Little Big Painting is a 1965 oil and Magna on canvas pop art painting by Roy Lichtenstein. It is part of the Brushstrokes series of artworks that include several paintings and sculptures. It is located at the Whitney Museum of American Art in New York City. As with all of his Brushstrokes works, it is in part a satirical response to the gestural painting of abstract expressionism.
Girl with Ball is a 1961 painting by Roy Lichtenstein. It is an oil on canvas Pop art work that is now in the collection of the Museum of Modern Art, after being owned for several decades by Philip Johnson. It is one of Lichtenstein's earliest Pop art works and is known for its source, which is a newspaper ad that ran for several decades and which was among Lichtenstein's earliest works sourced from pop culture.
Look Mickey is a 1961 oil on canvas painting by Roy Lichtenstein. Widely regarded as the bridge between his abstract expressionism and pop art works, it is notable for its ironic humor and aesthetic value as well as being the first example of the artist's employment of Ben-Day dots, speech balloons and comic imagery as a source for a painting. The painting was bequeathed to the Washington, D.C., National Gallery of Art upon Lichtenstein's death.
Big Painting No. 6 is a 1965 oil and Magna on canvas painting by Roy Lichtenstein. Measuring 235 cm × 330 cm, it is part of the Brushstrokes series of artworks that includes several paintings and sculptures whose subject is the actions made with a house-painter's brush. It set a record auction price for a painting by a living American artist when it sold for $75,000 in 1970. The painting is in the Kunstsammlung Nordrhein-Westfalen collection.

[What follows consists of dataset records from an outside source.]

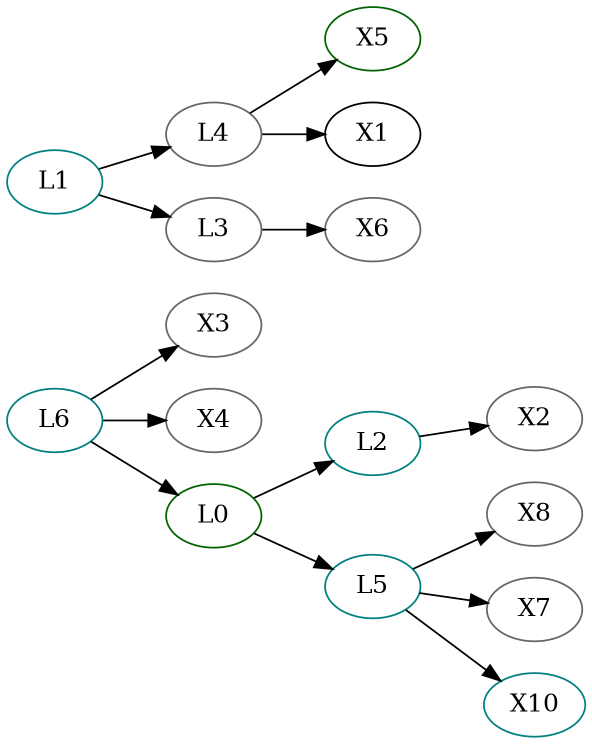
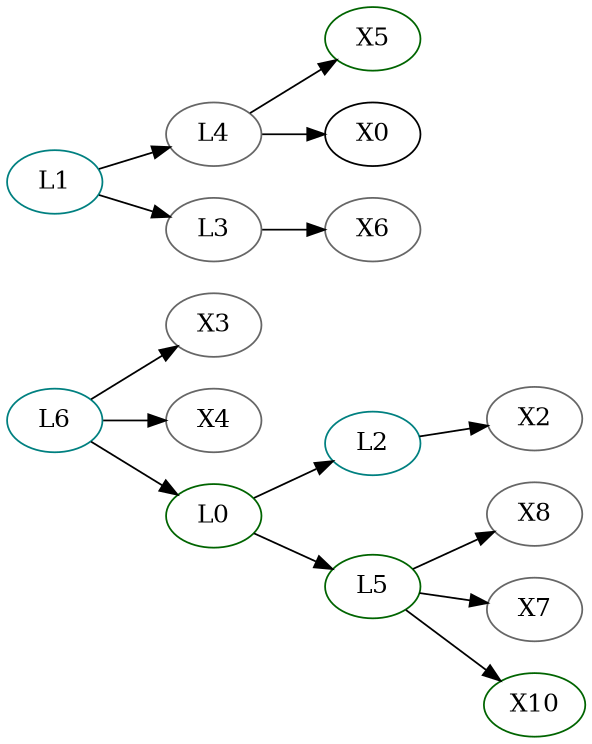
  digraph {
    rankdir=LR
    node [color=gray40]
    edge [color=black]
    L6 [color=teal]
    X3
    X4
    X8
    X5 [color=darkgreen]
    X2
    X7
    X6
-   X10 [color=teal]
+   X10 [color=darkgreen]
    L4
-   X1 [color=black]
+   X1 [color=black label=X0]
    L3
    L1 [color=teal]
    L2 [color=teal]
-   L5 [color=teal]
+   L5 [color=darkgreen]
    L0 [color=darkgreen]
    subgraph sub_1 {
    }
    subgraph sub_2 {
      L6
      X3
      X4
      X8
      X5
      X2
      X7
      X6
      X10
      L4
      X1
      L3
      L1
      L2
      L5
      L0
    }
    L6 -> X3
    L6 -> X4
    L6 -> L0
    L4 -> X5
    L4 -> X1
    L3 -> X6
    L1 -> L4
    L1 -> L3
    L2 -> X2
    L5 -> X8
    L5 -> X7
    L5 -> X10
    L0 -> L2
    L0 -> L5
  }
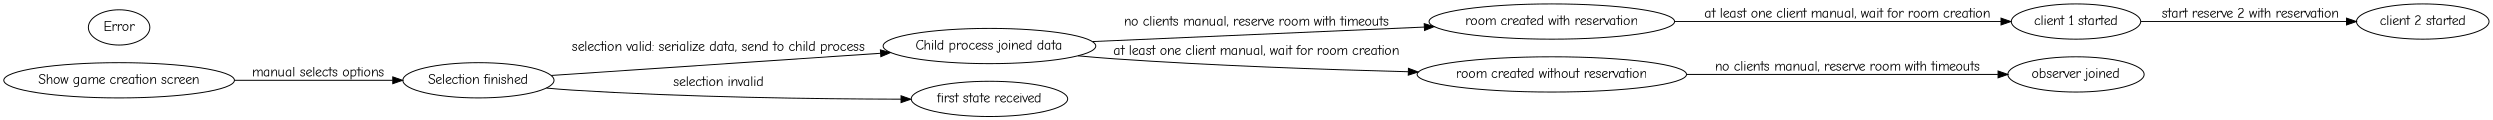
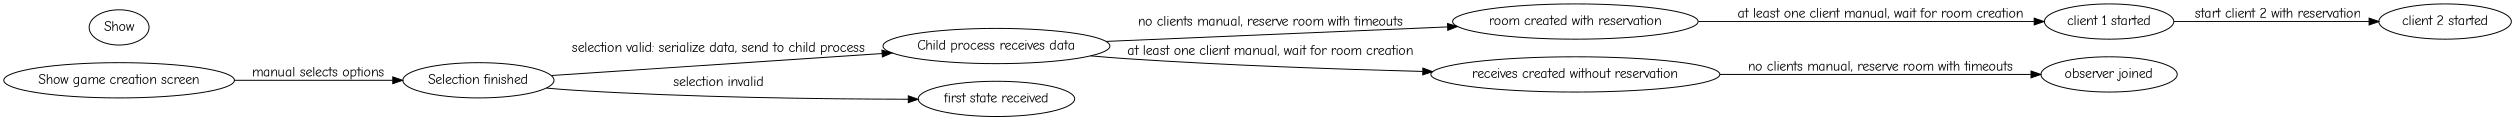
  digraph {
    fontname="Comic Neue"
    rankdir=LR
    node [fontname="Comic Neue"]
    edge [fontname="Comic Neue"]
    n1 [label="Show game creation screen"]
    n2 [label="Selection finished"]
-   n3 [label="Child process joined data"]
+   n3 [label="Child process receives data"]
    n4 [label="first state received"]
    n5 [label="room created with reservation"]
-   n6 [label="room created without reservation"]
+   n6 [label="receives created without reservation"]
    n7 [label="client 1 started"]
    n8 [label="observer joined"]
    n9 [label="client 2 started"]
-   n10 [label=Error]
+   n10 [label=Show]
    n1 -> n2 [label="manual selects options"]
    n2 -> n3 [label="selection valid: serialize data, send to child process"]
    n2 -> n4 [label="selection invalid"]
    n3 -> n5 [label="no clients manual, reserve room with timeouts"]
    n3 -> n6 [label="at least one client manual, wait for room creation"]
    n5 -> n7 [label="at least one client manual, wait for room creation"]
    n6 -> n8 [label="no clients manual, reserve room with timeouts"]
-   n7 -> n9 [label="start reserve 2 with reservation"]
+   n7 -> n9 [label="start client 2 with reservation"]
  }
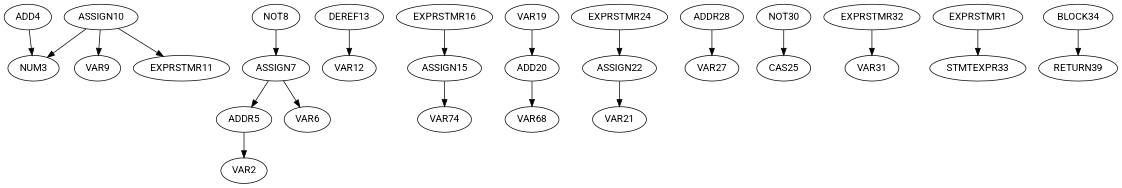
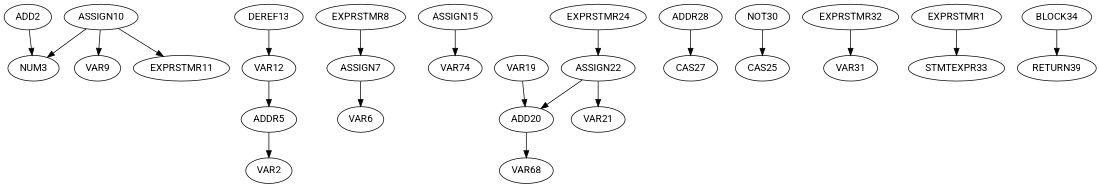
  digraph {
    fontname=Roboto
    node [fontname=Roboto]
    edge [fontname=Roboto]
-   ADD4
+   ADD4 [label=ADD2]
    NUM3
    ADDR5
    VAR2
    ASSIGN7
    VAR6
-   EXPRSTMR8 [label=NOT8]
+   EXPRSTMR8
    ASSIGN10
    VAR9
    EXPRSTMR11
    DEREF13
    VAR12
    n13 [label=VAR74]
    ASSIGN15
-   EXPRSTMR16
    n16 [label=VAR68]
    ADD20
    VAR19
    ASSIGN22
    VAR21
    EXPRSTMR24
    ADDR28
-   VAR27
+   VAR27 [label=CAS27]
    NOT30
    CAS25
    EXPRSTMR32
    VAR31
    EXPRSTMR1
    STMTEXPR33
    n30 [label=RETURN39]
    BLOCK34
    ADD4 -> NUM3
    ADDR5 -> VAR2
-   ASSIGN7 -> ADDR5
+   VAR12 -> ADDR5
    ASSIGN7 -> VAR6
    EXPRSTMR8 -> ASSIGN7
    ASSIGN10 -> NUM3
    ASSIGN10 -> VAR9
    ASSIGN10 -> EXPRSTMR11
    DEREF13 -> VAR12
    ASSIGN15 -> n13
-   EXPRSTMR16 -> ASSIGN15
    ADD20 -> n16
    VAR19 -> ADD20
+   ASSIGN22 -> ADD20
    ASSIGN22 -> VAR21
    EXPRSTMR24 -> ASSIGN22
    ADDR28 -> VAR27
    NOT30 -> CAS25
    EXPRSTMR32 -> VAR31
    EXPRSTMR1 -> STMTEXPR33
    BLOCK34 -> n30
  }
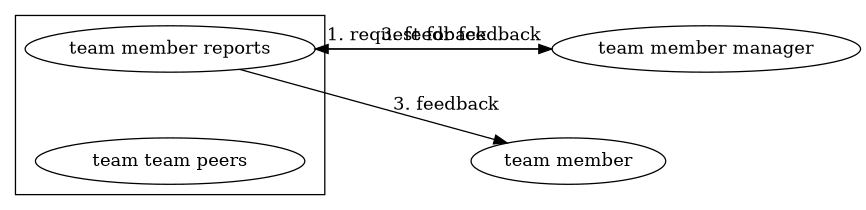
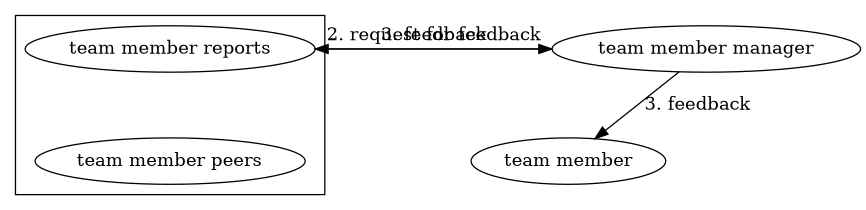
  digraph {
    compound=true
    "team member reports"
-   "team member peers" [label="team team peers"]
+   "team member peers"
    "team member manager"
    "team member"
    subgraph cluster_1 {
      "team member reports"
      "team member peers"
    }
    "team member reports" -> "team member peers" [style=invis]
    "team member reports" -> "team member manager" [label="3. feedback"]
-   "team member manager" -> "team member reports" [label="1. request for feedback"]
-   "team member reports" -> "team member" [label="3. feedback"]
+   "team member manager" -> "team member reports" [label="2. request for feedback"]
+   "team member manager" -> "team member" [label="3. feedback"]
  }
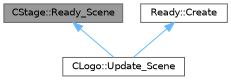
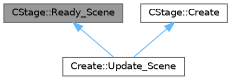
  digraph {
    rankdir=TB
    node [color=grey40 fillcolor=white fontname=Helvetica fontsize=10 shape=box style=filled]
    edge [color=steelblue1 dir=back fontname=Helvetica fontsize=10 labelfontname=Helvetica labelfontsize=10 style=solid]
    n1 [color=gray40 fillcolor=grey60 fontcolor=black height=0.2 label="CStage::Ready_Scene" width=0.4]
-   n2 [height=0.2 label="CLogo::Update_Scene" width=0.4]
-   n3 [height=0.2 label="Ready::Create" width=0.4]
+   n2 [height=0.2 label="Create::Update_Scene" width=0.4]
+   n3 [height=0.2 label="CStage::Create" width=0.4]
    n1 -> n2
    n3 -> n2
  }
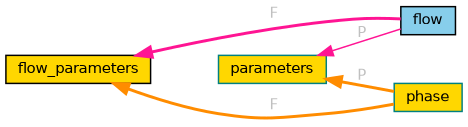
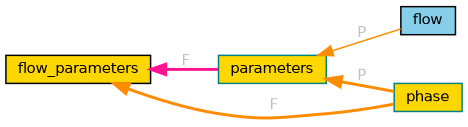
  digraph {
    rankdir=LR
    node [color=black fillcolor=gold fontname=Helvetica fontsize=10 shape=box style=filled]
    edge [color=deeppink dir=back fontcolor=grey fontname=Helvetica fontsize=10 labelfontname=Helvetica labelfontsize=10 style=bold]
    n1 [fillcolor=skyblue fontcolor=black height=0.2 label=flow width=0.4]
    n2 [color=teal height=0.2 label=parameters width=0.4]
    n3 [color=teal height=0.2 label=phase width=0.4]
    n4 [height=0.2 label=flow_parameters width=0.4]
-   n2 -> n1 [label=" P" style=solid]
+   n2 -> n1 [color=darkorange label=" P" style=solid]
    n2 -> n3 [color=darkorange label=" P"]
-   n4 -> n1 [label=" F"]
+   n4 -> n2 [label=" F"]
    n4 -> n3 [color=darkorange label=" F"]
  }
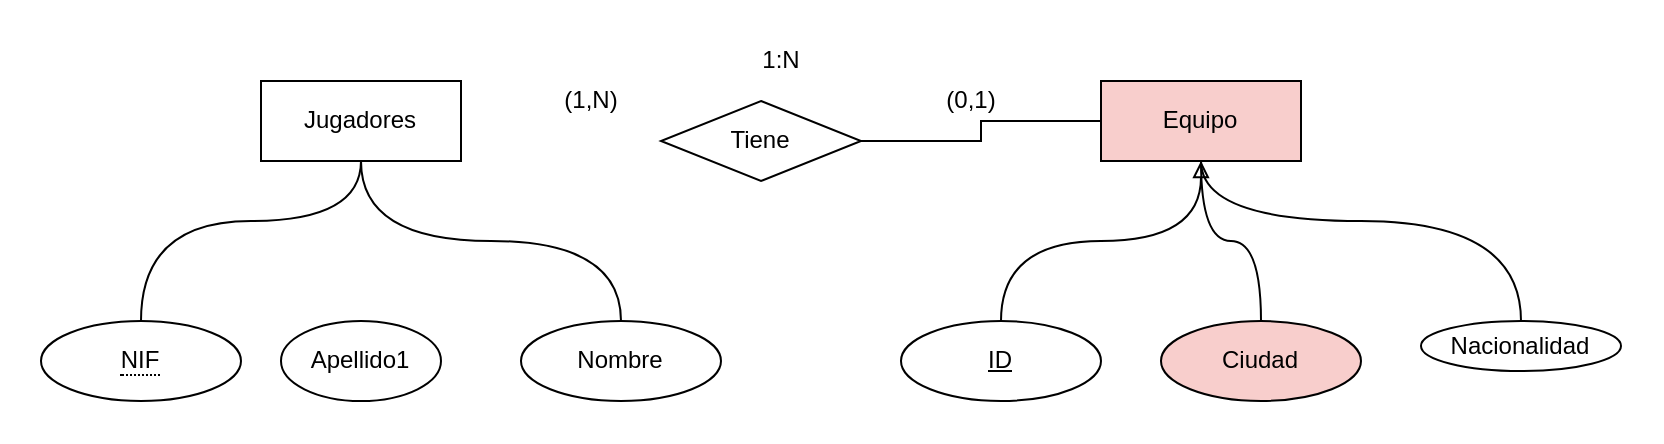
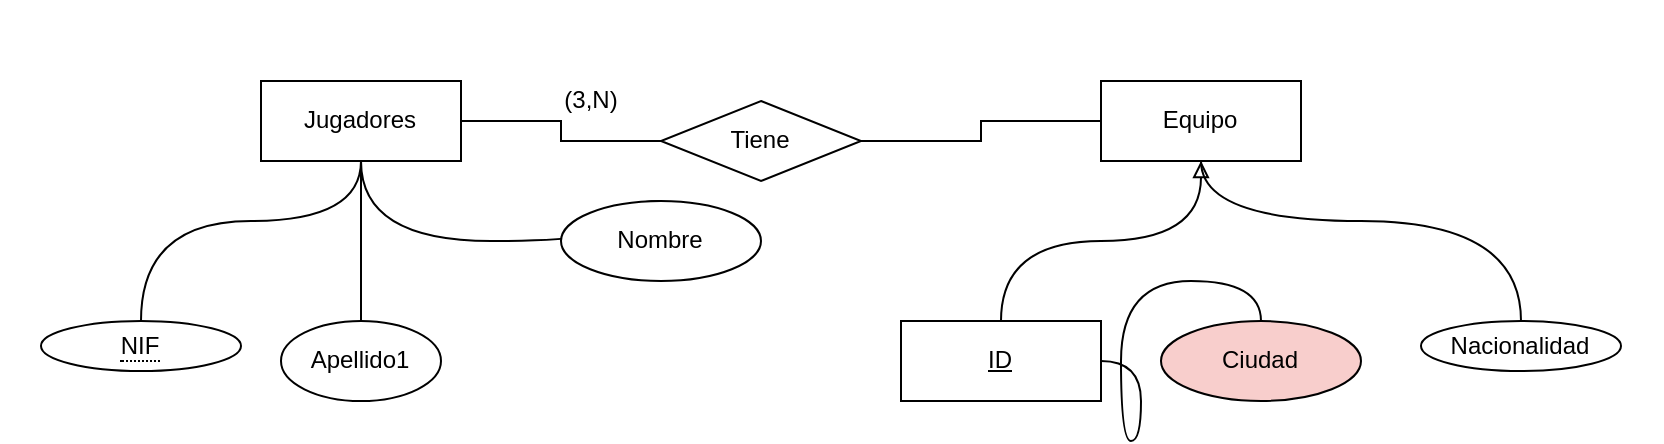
  <mxCell id="0" />
  <mxCell id="1" parent="0" />
  <mxCell id="2" value="Jugadores" style="whiteSpace=wrap;html=1;align=center;" parent="1" vertex="1"><mxGeometry x="130" y="40" width="100" height="40" as="geometry" /></mxCell>
- <mxCell id="3" value="Equipo" style="whiteSpace=wrap;html=1;align=center;fillColor=#f8cecc;" parent="1" vertex="1"><mxGeometry x="550" y="40" width="100" height="40" as="geometry" /></mxCell>
+ <mxCell id="3" value="Equipo" style="whiteSpace=wrap;html=1;align=center;" parent="1" vertex="1"><mxGeometry x="550" y="40" width="100" height="40" as="geometry" /></mxCell>
+ <mxCell id="4" style="edgeStyle=orthogonalEdgeStyle;rounded=0;orthogonalLoop=1;jettySize=auto;html=1;exitX=0;exitY=0.5;exitDx=0;exitDy=0;endArrow=none;endFill=0;entryX=1;entryY=0.5;entryDx=0;entryDy=0;" parent="1" source="6" target="2" edge="1"><mxGeometry relative="1" as="geometry"><mxPoint x="300" y="60" as="targetPoint" /></mxGeometry></mxCell>
  <mxCell id="5" style="edgeStyle=orthogonalEdgeStyle;rounded=0;orthogonalLoop=1;jettySize=auto;html=1;endArrow=none;endFill=0;" parent="1" source="6" target="3" edge="1"><mxGeometry relative="1" as="geometry" /></mxCell>
  <mxCell id="6" value="Tiene" style="shape=rhombus;perimeter=rhombusPerimeter;whiteSpace=wrap;html=1;align=center;" parent="1" vertex="1"><mxGeometry x="330" y="50" width="100" height="40" as="geometry" /></mxCell>
  <mxCell id="7" style="edgeStyle=orthogonalEdgeStyle;curved=1;rounded=0;orthogonalLoop=1;jettySize=auto;html=1;entryX=0.5;entryY=1;entryDx=0;entryDy=0;endArrow=none;endFill=0;exitX=0.5;exitY=0;exitDx=0;exitDy=0;" parent="1" source="8" target="2" edge="1"><mxGeometry relative="1" as="geometry"><Array as="points"><mxPoint x="70" y="110" /><mxPoint x="180" y="110" /></Array></mxGeometry></mxCell>
- <mxCell id="8" value="&lt;span style=&quot;border-bottom: 1px dotted&quot;&gt;NIF&lt;/span&gt;" style="ellipse;whiteSpace=wrap;html=1;align=center;" parent="1" vertex="1"><mxGeometry x="20" y="160" width="100" height="40" as="geometry" /></mxCell>
+ <mxCell id="8" value="&lt;span style=&quot;border-bottom: 1px dotted&quot;&gt;NIF&lt;/span&gt;" style="ellipse;whiteSpace=wrap;html=1;align=center;" parent="1" vertex="1"><mxGeometry x="20" y="160" width="100" height="25" as="geometry" /></mxCell>
  <mxCell id="9" style="edgeStyle=orthogonalEdgeStyle;curved=1;rounded=0;orthogonalLoop=1;jettySize=auto;html=1;endArrow=none;endFill=0;exitX=0.5;exitY=0;exitDx=0;exitDy=0;" parent="1" source="10" edge="1"><mxGeometry relative="1" as="geometry"><mxPoint x="180" y="80" as="targetPoint" /><Array as="points"><mxPoint x="310" y="120" /><mxPoint x="180" y="120" /></Array></mxGeometry></mxCell>
- <mxCell id="10" value="Nombre" style="ellipse;whiteSpace=wrap;html=1;align=center;" parent="1" vertex="1"><mxGeometry x="260" y="160" width="100" height="40" as="geometry" /></mxCell>
+ <mxCell id="10" value="Nombre" style="ellipse;whiteSpace=wrap;html=1;align=center;" parent="1" vertex="1"><mxGeometry x="280" y="100" width="100" height="40" as="geometry" /></mxCell>
+ <mxCell id="11" style="edgeStyle=orthogonalEdgeStyle;rounded=0;orthogonalLoop=1;jettySize=auto;html=1;exitX=0.5;exitY=0;exitDx=0;exitDy=0;endArrow=none;endFill=0;curved=1;entryX=0.5;entryY=1;entryDx=0;entryDy=0;" parent="1" source="12" target="2" edge="1"><mxGeometry relative="1" as="geometry"><mxPoint x="180" y="100" as="targetPoint" /></mxGeometry></mxCell>
  <mxCell id="12" value="Apellido1" style="ellipse;whiteSpace=wrap;html=1;align=center;" parent="1" vertex="1"><mxGeometry x="140" y="160" width="80" height="40" as="geometry" /></mxCell>
  <mxCell id="13" style="edgeStyle=orthogonalEdgeStyle;curved=1;rounded=0;orthogonalLoop=1;jettySize=auto;html=1;endArrow=none;endFill=0;exitX=0.5;exitY=0;exitDx=0;exitDy=0;" parent="1" source="14" edge="1"><mxGeometry relative="1" as="geometry"><mxPoint x="600" y="80" as="targetPoint" /><Array as="points"><mxPoint x="760" y="110" /><mxPoint x="600" y="110" /></Array></mxGeometry></mxCell>
  <mxCell id="14" value="Nacionalidad" style="ellipse;whiteSpace=wrap;html=1;align=center;" parent="1" vertex="1"><mxGeometry x="710" y="160" width="100" height="25" as="geometry" /></mxCell>
  <mxCell id="15" style="edgeStyle=orthogonalEdgeStyle;curved=1;rounded=0;orthogonalLoop=1;jettySize=auto;html=1;exitX=0.5;exitY=0;exitDx=0;exitDy=0;entryX=0.5;entryY=1;entryDx=0;entryDy=0;endArrow=block;endFill=0;" parent="1" source="16" target="3" edge="1"><mxGeometry relative="1" as="geometry" /></mxCell>
- <mxCell id="16" value="ID" style="ellipse;whiteSpace=wrap;html=1;align=center;fontStyle=4;" parent="1" vertex="1"><mxGeometry x="450" y="160" width="100" height="40" as="geometry" /></mxCell>
- <mxCell id="17" style="edgeStyle=orthogonalEdgeStyle;curved=1;rounded=0;orthogonalLoop=1;jettySize=auto;html=1;exitX=0.5;exitY=0;exitDx=0;exitDy=0;endArrow=none;endFill=0;entryX=0.5;entryY=1;entryDx=0;entryDy=0;" parent="1" source="18" target="3" edge="1"><mxGeometry relative="1" as="geometry"><mxPoint x="600" y="90" as="targetPoint" /></mxGeometry></mxCell>
+ <mxCell id="16" value="ID" style="whiteSpace=wrap;html=1;align=center;fontStyle=4;rounded=0;" parent="1" vertex="1"><mxGeometry x="450" y="160" width="100" height="40" as="geometry" /></mxCell>
+ <mxCell id="17" style="edgeStyle=orthogonalEdgeStyle;curved=1;rounded=0;orthogonalLoop=1;jettySize=auto;html=1;exitX=0.5;exitY=0;exitDx=0;exitDy=0;endArrow=none;endFill=0;" parent="1" source="18" target="16" edge="1"><mxGeometry relative="1" as="geometry"><mxPoint x="600" y="90" as="targetPoint" /></mxGeometry></mxCell>
  <mxCell id="18" value="Ciudad" style="ellipse;whiteSpace=wrap;html=1;align=center;fillColor=#f8cecc;" parent="1" vertex="1"><mxGeometry x="580" y="160" width="100" height="40" as="geometry" /></mxCell>
- <mxCell id="19" value="(0,1)" style="text;html=1;align=center;verticalAlign=middle;resizable=0;points=[];autosize=1;" parent="1" vertex="1"><mxGeometry x="465" y="40" width="40" height="20" as="geometry" /></mxCell>
- <mxCell id="20" value="(1,N)" style="text;html=1;align=center;verticalAlign=middle;resizable=0;points=[];autosize=1;" parent="1" vertex="1"><mxGeometry x="275" y="40" width="40" height="20" as="geometry" /></mxCell>
- <mxCell id="21" value="1:N" style="text;html=1;align=center;verticalAlign=middle;resizable=0;points=[];autosize=1;" parent="1" vertex="1"><mxGeometry x="375" y="20" width="30" height="20" as="geometry" /></mxCell>
+ <mxCell id="20" value="(3,N)" style="text;html=1;align=center;verticalAlign=middle;resizable=0;points=[];autosize=1;" parent="1" vertex="1"><mxGeometry x="275" y="40" width="40" height="20" as="geometry" /></mxCell>
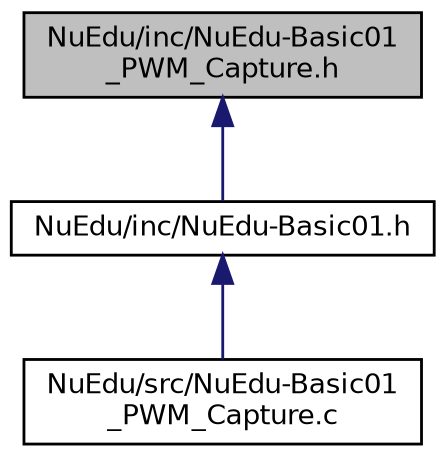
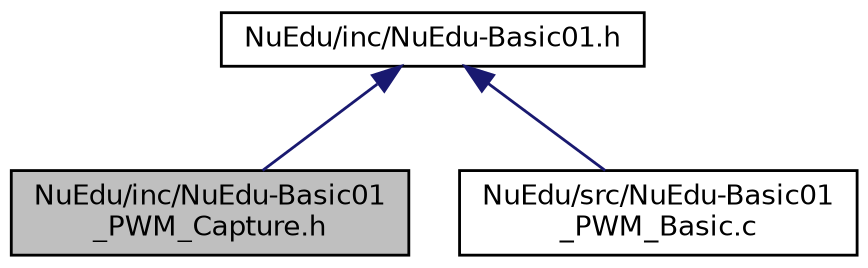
  digraph {
    node [color=black fillcolor=white fontname=Helvetica fontsize=10 shape=record style=filled]
    edge [color=midnightblue dir=back fontname=Helvetica fontsize=10 labelfontname=Helvetica labelfontsize=10 style=solid]
    n1 [fillcolor=grey75 fontcolor=black height=0.2 label="NuEdu/inc/NuEdu-Basic01\l_PWM_Capture.h" width=0.4]
    n2 [height=0.2 label="NuEdu/inc/NuEdu-Basic01.h" width=0.4]
-   n3 [height=0.2 label="NuEdu/src/NuEdu-Basic01\l_PWM_Capture.c" width=0.4]
-   n1 -> n2
+   n3 [height=0.2 label="NuEdu/src/NuEdu-Basic01\l_PWM_Basic.c" width=0.4]
+   n2 -> n1
    n2 -> n3
  }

Drowning Girl is a 1963 American painting in oil and synthetic polymer paint on canvas by Roy Lichtenstein, based on original art by Tony Abruzzo. The painting is considered among Lichtenstein's most significant works, perhaps on a par with his acclaimed 1963 diptych Whaam!. One of the most representative paintings of the pop art movement, Drowning Girl was acquired by the Museum of Modern Art in 1971.
Brushstrokes series is the name for a series of paintings produced in 1965-1966 by Roy Lichtenstein. It also refers to derivative sculptural representations of these paintings that were first made in the 1980s. In the series, the theme is art as a subject, but rather than reproduce masterpieces as he had starting in 1962, Lichtenstein depicted the gestural expressions of the painting brushstroke itself. The works in this series are linked to those produced by artists who use the gestural painting style of abstract expressionism made famous by Jackson Pollock, but differ from them due to their mechanically produced appearance. The series is considered a satire or parody of gestural painting by both Lichtenstein and his critics. After 1966, Lichtenstein incorporated this series into later motifs and themes of his work.